Pascal Nègre estime que tous les systèmes d'exploitation peuvent cohabiter. Son récent combat l'ayant opposé à Deezer confirme sa volonté de défendre les revenus des artistes et les intérêts du droit d'auteur. Le streaming, il ne s'y oppose pas. Pas plus que le semi-gratuit : « C'est un peu comme les programmes en clair de Canal Plus. On propose l'écoute gratuite avec l'espoir que le client va acheter. ». Il ne faut donc pas demeurer un farouche opposant au numérique qui recouvre de nombreux avantages. Notamment celui d'ouvrir de nouvelles perspectives : « La musique, avec le numérique, va devenir mondiale. Avant, le marché se limitait à vingt pays. L'Afrique du Nord ne rapportait pas, par exemple, pas un centime. Il n'y avait pas de système de distribution. Aujourd'hui, quand les opérateurs télécoms vendent un forfait qui donne accès à des milliers de titres, nous gagnons de l'argent. ». Mais « Ce sont les indépendants qui gardent la plus grosse part de marché. ». Des propos étayés par l'exemple du succès d'Adele avec "21".

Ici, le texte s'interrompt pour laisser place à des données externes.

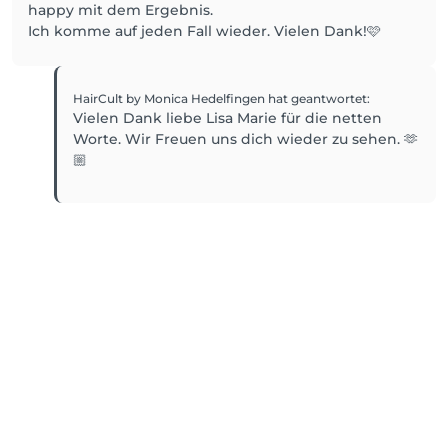
happy mit dem Ergebnis.
Ich komme auf jeden Fall wieder. Vielen Dank!🩷
HairCult by Monica Hedelfingen
hat geantwortet
:
Vielen Dank liebe Lisa Marie für die netten
Worte. Wir Freuen uns dich wieder zu sehen. 🫶
🏼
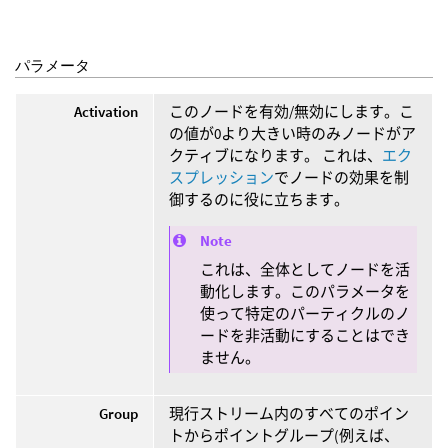
パラメータ
Activation
このノードを有効/無効にします。こ
の値が0より大きい時のみノードがア
クティブになります。 これは、
エク
スプレッション
でノードの効果を制
御するのに役に立ちます。
Note
これは、全体としてノードを活
動化します。このパラメータを
使って特定のパーティクルのノ
ードを非活動にすることはでき
ません。
Group
現行ストリーム内のすべてのポイン
トからポイントグループ(例えば、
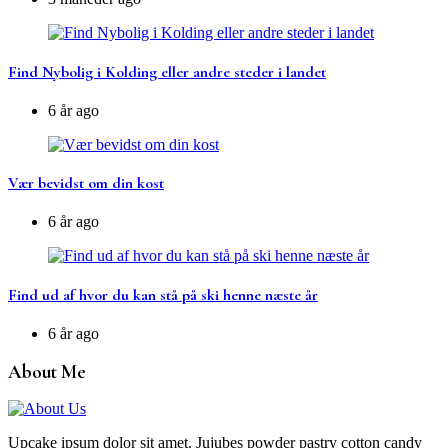
Find Nybolig i Kolding eller andre steder i landet
6 år ago
Vær bevidst om din kost
6 år ago
Find ud af hvor du kan stå på ski henne næste år
6 år ago
About Me
Upcake ipsum dolor sit amet. Jujubes powder pastry cotton candy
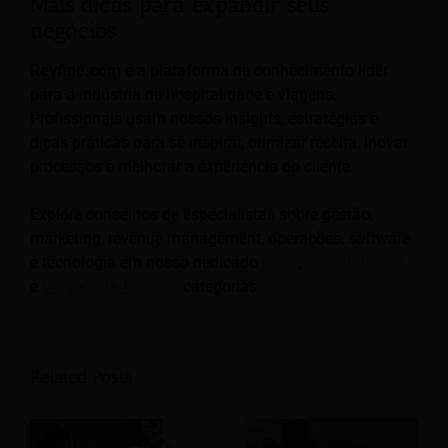
Mais dicas para expandir seus
negócios
Revfine.com
é a plataforma de conhecimento líder
para a indústria de hospitalidade e viagens.
Profissionais usam nossos insights, estratégias e
dicas práticas para se inspirar, otimizar receita, inovar
processos e melhorar a experiência do cliente.
Explore conselhos de especialistas sobre gestão,
marketing, revenue management, operações, software
e tecnologia em nosso dedicado
Hotel
,
Hospitalidade
,
e
Viagem de Turismo
categorias.
Related Posts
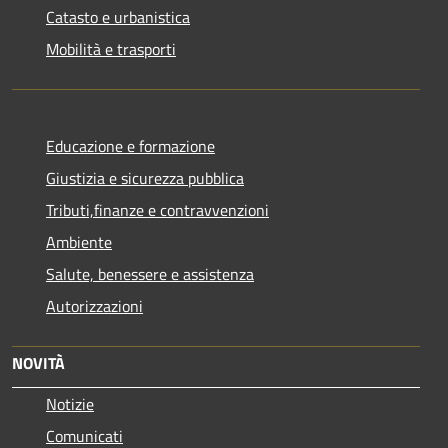
Catasto e urbanistica
Mobilità e trasporti
Educazione e formazione
Giustizia e sicurezza pubblica
Tributi,finanze e contravvenzioni
Ambiente
Salute, benessere e assistenza
Autorizzazioni
NOVITÀ
Notizie
Comunicati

Le système actuel est fait de telle sorte qu'il bénéficie à certains artistes dits « poids lourds » de l'industrie du disque. En effet, devant l'offre abondante et diversifiée, « vous êtes perdu. Et vous vous en remettez aux vingt meilleures ventes. ». Un constat qui va de pair avec les propos tenus à l'égard des médias qui ne mettent en avant qu'une poignée d'artistes. Le marché du disque : une spirale infernale ? D'autant qu'il convient de tenir compte d'un public « de plus en plus versatile », ajoute le PDG.

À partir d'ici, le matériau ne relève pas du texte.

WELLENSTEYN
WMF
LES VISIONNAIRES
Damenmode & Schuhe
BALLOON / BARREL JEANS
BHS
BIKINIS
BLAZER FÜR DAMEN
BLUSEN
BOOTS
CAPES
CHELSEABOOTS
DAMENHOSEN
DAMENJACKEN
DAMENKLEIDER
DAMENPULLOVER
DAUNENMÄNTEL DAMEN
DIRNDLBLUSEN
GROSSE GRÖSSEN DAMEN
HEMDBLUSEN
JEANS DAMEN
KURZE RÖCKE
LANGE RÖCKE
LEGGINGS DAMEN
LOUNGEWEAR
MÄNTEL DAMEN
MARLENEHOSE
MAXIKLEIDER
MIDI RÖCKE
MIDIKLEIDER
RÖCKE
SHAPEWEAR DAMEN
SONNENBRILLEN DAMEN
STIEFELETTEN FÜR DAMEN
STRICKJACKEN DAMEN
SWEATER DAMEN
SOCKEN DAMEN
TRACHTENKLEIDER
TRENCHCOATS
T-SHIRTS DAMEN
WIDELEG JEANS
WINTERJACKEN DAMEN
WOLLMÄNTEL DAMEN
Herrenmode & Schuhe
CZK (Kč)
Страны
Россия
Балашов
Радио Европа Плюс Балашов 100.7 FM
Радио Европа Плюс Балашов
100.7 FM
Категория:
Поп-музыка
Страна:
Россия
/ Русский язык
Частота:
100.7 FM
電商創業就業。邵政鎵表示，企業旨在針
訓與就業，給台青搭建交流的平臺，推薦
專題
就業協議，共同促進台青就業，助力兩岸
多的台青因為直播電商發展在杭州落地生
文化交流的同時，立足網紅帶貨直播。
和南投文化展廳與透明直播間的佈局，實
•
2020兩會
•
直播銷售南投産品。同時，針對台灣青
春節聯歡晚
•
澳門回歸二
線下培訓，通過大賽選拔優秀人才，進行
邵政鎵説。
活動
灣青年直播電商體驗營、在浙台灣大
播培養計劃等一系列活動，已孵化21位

Hadopi : la bonne solution ?


Alors que beaucoup contestent les résultats de l'efficacité d'Hadopi, Pascal Nègre est quant à lui satisfait de la mise en œuvre de cette loi et de la création d'un bureau de contrôle. Plutôt que de débattre sur les chiffres concernant le nombre de courriers électroniques envoyés et de pirates démasqués, Pascal Nègre préfère s'en référer à la forte augmentation de la part du numérique dans les revenus : « La croissance des revenus du numérique est beaucoup plus forte chez nous. Je pense que l'effet dissuasif a bien fonctionné. La fréquentation des sites d'échange […] a baissé d'un tiers. La chute est plus spectaculaire qu'à l'étranger. ».